# Hark The Herald Angels Sing and Bach Orchestra Suite No. 4



## MozartEarlySymphonies (Nov 29, 2013)

Is it just me or does Mendelssohn's Hark The Herald Angels Sing sound like the Gavotte from Bach's Fourth Orchestra Suite? Tell me if you think the two pieces sound alike. Here are Youtube videos of both pieces.

]


----------



## PetrB (Feb 28, 2012)

A couple of intervals contained in the length of a line is often enough to suggest another line which also has those intervals. I can see where someone might think there is a resemblance, but it is as slight as all those other supposed resemblances which are not actually near enough to qualify as even, say, an in-law by way of marriage third cousin.

So, nope, and it is not just you, but it is 'just you' -- i.e. the more literature you hold bits and pieces of in memory, the more likely you are to find some similarities from one tune or theme to another, without their being an actual connect.

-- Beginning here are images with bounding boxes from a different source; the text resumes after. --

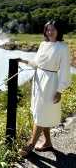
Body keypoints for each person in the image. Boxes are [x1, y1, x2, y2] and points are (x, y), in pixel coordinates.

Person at [17, 20, 71, 157]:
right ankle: (47, 142)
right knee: (41, 111)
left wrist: (60, 90)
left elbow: (65, 70)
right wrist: (23, 61)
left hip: (51, 82)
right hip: (38, 81)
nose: (50, 32)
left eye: (53, 29)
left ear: (59, 31)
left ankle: (30, 145)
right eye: (47, 29)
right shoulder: (43, 44)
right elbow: (37, 63)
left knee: (41, 113)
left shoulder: (63, 47)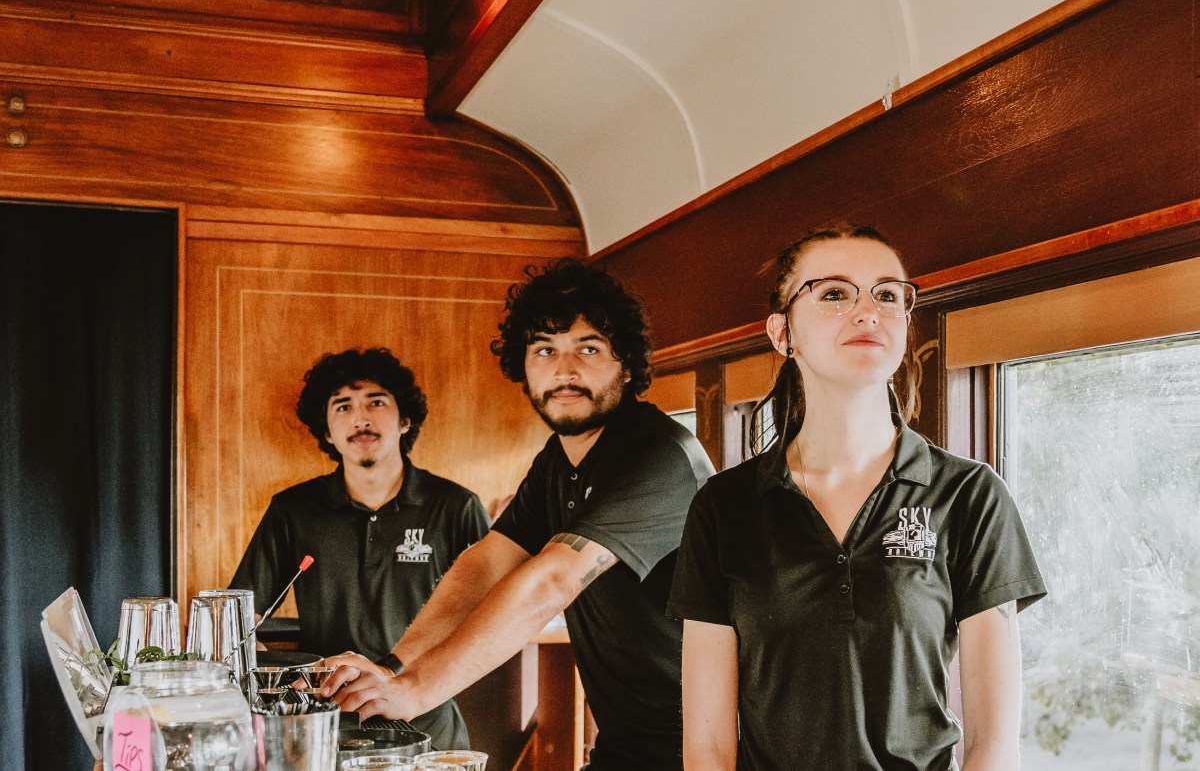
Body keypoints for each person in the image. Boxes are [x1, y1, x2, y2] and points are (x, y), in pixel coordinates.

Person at [667, 223, 1047, 771]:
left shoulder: (969, 496)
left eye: (888, 295)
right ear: (782, 333)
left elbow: (993, 745)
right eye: (834, 294)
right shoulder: (724, 506)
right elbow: (707, 747)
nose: (868, 311)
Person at [320, 259, 716, 771]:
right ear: (523, 367)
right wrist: (394, 666)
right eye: (545, 350)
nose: (564, 370)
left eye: (588, 349)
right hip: (629, 742)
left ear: (627, 365)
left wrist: (413, 693)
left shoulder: (659, 455)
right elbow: (485, 563)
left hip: (706, 746)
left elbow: (552, 579)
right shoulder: (559, 460)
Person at [229, 347, 489, 750]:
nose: (360, 418)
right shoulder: (293, 510)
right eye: (343, 406)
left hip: (427, 717)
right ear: (328, 432)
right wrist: (258, 674)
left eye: (376, 402)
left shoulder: (456, 507)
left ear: (404, 420)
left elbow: (491, 616)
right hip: (327, 719)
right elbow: (242, 616)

As a footnote, the Mendelssohn tune was not originally written for Christmas, nor did it have anything to do with a Christian message per se, but it was music from a secular cantata commemorating Johann Gutenberg's invention of the printing press!
... in other words, originally, it had about as much a connection with Christmas as the picture of the Palais Garnier opera house staircase in the Youtube Bach link has to do with Bach 
http://en.wikipedia.org/wiki/Hark!_The_Herald_Angels_Sing


----------